▶

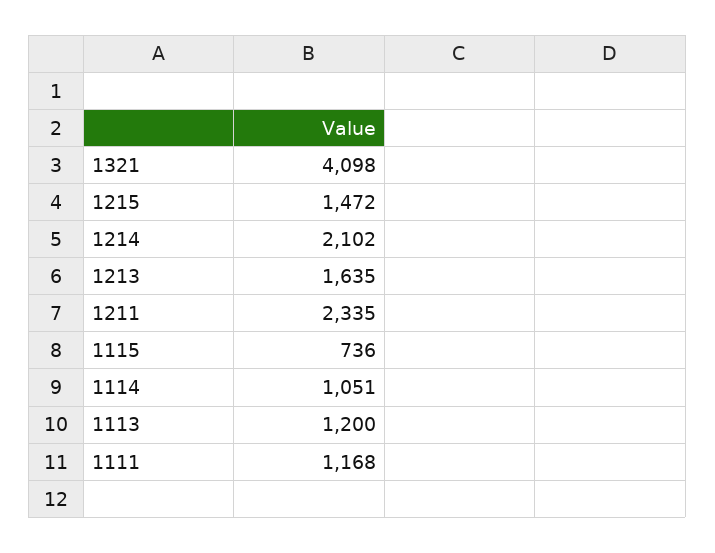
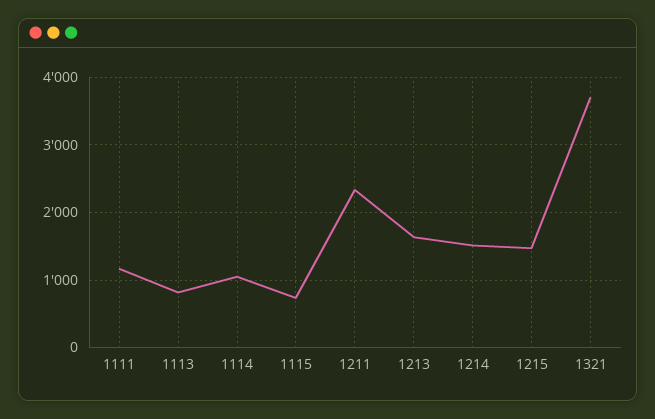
  {
-   "1321": 4098,
+   "1321": 3700,
    "1215": 1472,
-   "1214": 2102,
+   "1214": 1500,
    "1213": 1635,
    "1211": 2335,
    "1115": 736,
    "1114": 1051,
-   "1113": 1200,
+   "1113": 800,
    "1111": 1168
  }

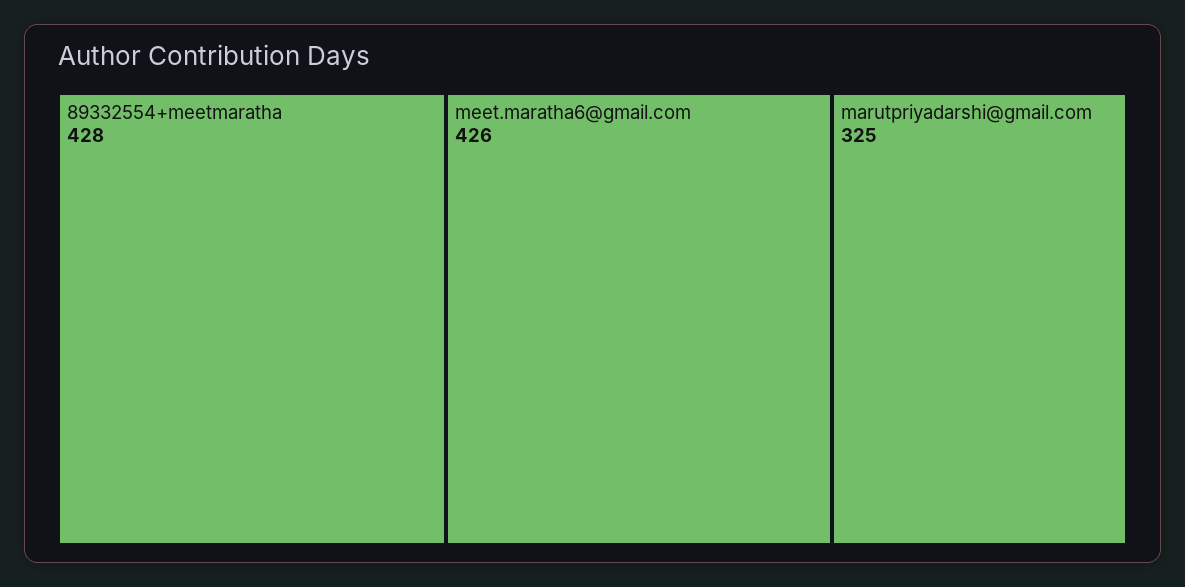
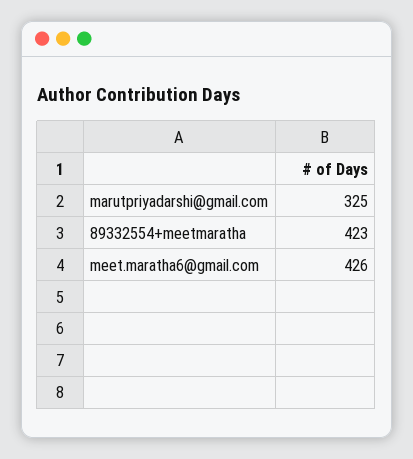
  {
-   "89332554+meetmaratha": 428,
+   "89332554+meetmaratha": 423,
    "meet.maratha6@gmail.com": 426,
    "marutpriyadarshi@gmail.com": 325
  }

◀

**Exercise:** Give nothing except how many lines of the records include "meetmaratha".

**Exercise response:** 2